## TASK DETAILS
Write out the records below once more, exactly as they stand.

## MATERIAL FOR THE TASK

# # #

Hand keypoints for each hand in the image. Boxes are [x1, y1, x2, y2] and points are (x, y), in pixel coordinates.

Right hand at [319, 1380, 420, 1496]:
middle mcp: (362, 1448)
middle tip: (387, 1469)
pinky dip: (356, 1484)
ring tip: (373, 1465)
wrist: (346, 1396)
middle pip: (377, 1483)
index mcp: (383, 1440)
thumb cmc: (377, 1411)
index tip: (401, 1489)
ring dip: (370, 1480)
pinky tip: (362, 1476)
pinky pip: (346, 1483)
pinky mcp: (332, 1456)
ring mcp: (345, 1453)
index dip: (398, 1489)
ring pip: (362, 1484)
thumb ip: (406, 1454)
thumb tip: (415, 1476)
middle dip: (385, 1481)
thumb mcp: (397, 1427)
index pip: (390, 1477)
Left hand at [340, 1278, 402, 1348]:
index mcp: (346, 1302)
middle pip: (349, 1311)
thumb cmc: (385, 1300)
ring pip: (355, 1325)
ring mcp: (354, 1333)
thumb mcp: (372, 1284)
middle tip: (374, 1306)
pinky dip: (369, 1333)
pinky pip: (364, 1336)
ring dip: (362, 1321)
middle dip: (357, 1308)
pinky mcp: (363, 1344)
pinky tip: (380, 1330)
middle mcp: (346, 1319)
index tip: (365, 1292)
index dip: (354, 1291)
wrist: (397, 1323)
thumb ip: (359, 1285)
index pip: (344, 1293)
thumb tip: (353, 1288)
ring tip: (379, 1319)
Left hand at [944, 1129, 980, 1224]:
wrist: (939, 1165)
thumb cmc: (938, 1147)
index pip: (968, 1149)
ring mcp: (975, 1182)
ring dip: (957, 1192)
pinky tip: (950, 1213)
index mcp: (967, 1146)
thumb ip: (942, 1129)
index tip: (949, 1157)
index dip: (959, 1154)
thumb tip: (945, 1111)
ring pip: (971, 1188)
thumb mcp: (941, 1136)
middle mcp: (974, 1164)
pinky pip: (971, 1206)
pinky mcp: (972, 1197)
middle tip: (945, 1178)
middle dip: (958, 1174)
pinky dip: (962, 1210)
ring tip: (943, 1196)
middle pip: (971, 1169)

# # #

## OUTPUT
Hand keypoints for each hand in the image. Boxes are [x1, y1, x2, y2] and points are (x, y), in pixel coordinates.

Right hand at [319, 1380, 420, 1496]:
middle mcp: (362, 1448)
middle tip: (387, 1469)
pinky dip: (356, 1484)
ring tip: (373, 1465)
wrist: (346, 1396)
middle pip: (377, 1483)
index mcp: (383, 1440)
thumb cmc: (377, 1411)
index tip: (401, 1489)
ring dip: (370, 1480)
pinky tip: (362, 1476)
pinky pip: (346, 1483)
pinky mcp: (332, 1456)
ring mcp: (345, 1453)
index dip: (398, 1489)
ring pip: (362, 1484)
thumb ip: (406, 1454)
thumb tip: (415, 1476)
middle dip: (385, 1481)
thumb mcp: (397, 1427)
index pip: (390, 1477)
Left hand at [340, 1278, 402, 1348]:
index mcp: (346, 1302)
middle pip: (349, 1311)
thumb cmc: (385, 1300)
ring pip: (355, 1325)
ring mcp: (354, 1333)
thumb mcp: (372, 1284)
middle tip: (374, 1306)
pinky dip: (369, 1333)
pinky pip: (364, 1336)
ring dip: (362, 1321)
middle dip: (357, 1308)
pinky mcp: (363, 1344)
pinky tip: (380, 1330)
middle mcp: (346, 1319)
index tip: (365, 1292)
index dip: (354, 1291)
wrist: (397, 1323)
thumb ip: (359, 1285)
index pip: (344, 1293)
thumb tip: (353, 1288)
ring tip: (379, 1319)
Left hand at [944, 1129, 980, 1224]:
wrist: (939, 1165)
thumb cmc: (938, 1147)
index pip: (968, 1149)
ring mcp: (975, 1182)
ring dip: (957, 1192)
pinky tip: (950, 1213)
index mcp: (967, 1146)
thumb ip: (942, 1129)
index tip: (949, 1157)
index dip: (959, 1154)
thumb tip: (945, 1111)
ring pip: (971, 1188)
thumb mcp: (941, 1136)
middle mcp: (974, 1164)
pinky pip: (971, 1206)
pinky mcp: (972, 1197)
middle tip: (945, 1178)
middle dip: (958, 1174)
pinky dip: (962, 1210)
ring tip: (943, 1196)
middle pip: (971, 1169)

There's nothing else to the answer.